The quartz used in semiconductors is not ordinary glass: the light transmittance of quartz glass used in photolithography machines needs to exceed 93%; the quartz pipe fittings used in diffusion furnaces can withstand temperatures of up to 1200℃; the quartz sheets and rings used for etching must have impurity content controlled within two parts per million.

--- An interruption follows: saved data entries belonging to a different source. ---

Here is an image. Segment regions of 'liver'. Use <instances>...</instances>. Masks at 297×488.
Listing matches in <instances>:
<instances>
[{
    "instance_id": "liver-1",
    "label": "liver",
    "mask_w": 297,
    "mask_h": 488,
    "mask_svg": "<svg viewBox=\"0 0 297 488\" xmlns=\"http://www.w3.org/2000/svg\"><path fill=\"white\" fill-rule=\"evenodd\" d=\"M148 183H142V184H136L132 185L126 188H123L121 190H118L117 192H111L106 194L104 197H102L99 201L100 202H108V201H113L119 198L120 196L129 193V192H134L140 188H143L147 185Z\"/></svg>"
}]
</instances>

Why are the performance requirements for the same quartz products so vastly different? What are the strict regulations for the raw materials and finished products of quartz used in the semiconductor industry? The quartz raw materials used for semiconductors can be processed into various industrial-specific accessories such as quartz rods, quartz boats, and quartz crucibles, and must meet the following multiple strict indicators:


1. Specific Process Requirements

High-temperature process (diffusion, oxidation): The raw materials for preparing high-temperature resistant quartz tubes, quartz boats, and furnace components need to be pre-treated to remove hydroxyl groups to avoid the influence of hydroxyl groups on the thermal stability of the materials.


Low-temperature process (etching, photolithography): The quartz sheets and quartz glass sheets used do not have strict requirements for hydroxyl groups. The core control focuses on corrosion resistance, high light transmittance, and ultra-low impurity content.


The differences in requirements for high and low-temperature conditions are significant and stem from the different process environments:

High-temperature process (diffusion, oxidation, 800~1200℃): Hydroxyl groups can cause quartz phase transformation contraction and the formation of micro-cracks, and in severe cases, lead to cracking of the furnace tube and the destruction of the wafer. Therefore, the quartz raw materials used for high-temperature applications must be dehydroxylated to less than 5 ppm to ensure the stable size and sufficient lifespan of the quartz tube and quartz boat at high temperatures.

Low-temperature process (etching, photolithography, room temperature~ 200℃): Temperature does not damage the quartz body; the strong corrosive

 environment of etching requires the quartz rings and cavity accessories to be corrosion-resistant; the ultraviolet imaging of photolithography requires high light transmittance and few internal defects of the quartz glass sheet; trace impurities are prone to contaminating the cavity, so this scenario focuses on controlling the light transmittance and purity indicators.


Summary: In high-temperature conditions, hydroxyl groups are strictly controlled to adapt to heat-resistant products such as quartz tubes and quartz boats; in low-temperature conditions, emphasis is placed on light transmittance to adapt to optical products such as quartz sheets and quartz glass sheets; in corrosive conditions, ultra-high purity is the core, adapting to various semiconductor quartz instruments.


2. High Purity

Semiconductor quartz materials require extremely high chemical purity and strict control over impurities such as aluminum, iron, calcium, magnesium, and titanium. This is the foundation for mass production of quartz rods, quartz crucibles, quartz glass tubes, and quartz rings, among other products: the total content of 13 major impurities should be≤2.0μg/g, the total amount of lithium, sodium, and potassium alkali metals should be≤1.0μg/g, and each individual impurity should be≤0.5μg/g.


The chip manufacturing process has reached the nanometer level, and the potential risks of trace metal impurities are extremely high: aluminum and iron can cause chip leakage, while lithium, sodium, and potassium ions migrating can break through the insulating layer. High purity is the entry requirement for quartz wafers, quartz crucibles, and quartz tubes to enter the semiconductor production line.


In summary, semiconductor quartz adheres to the principle that the lower the impurities, the better. Purity is the primary threshold for the supporting chip production line.

quartz


3.Light Transmittance

This material exhibits high transmittance across the entire ultraviolet to infrared spectrum, making it suitable for the production of optical-grade quartz glass plates and ultra-flat quartz plates. The visible light transmittance exceeds 93%, while the ultraviolet transmittance can reach over 90%, ensuring precise light path transmission and stable imaging in the photolithography process.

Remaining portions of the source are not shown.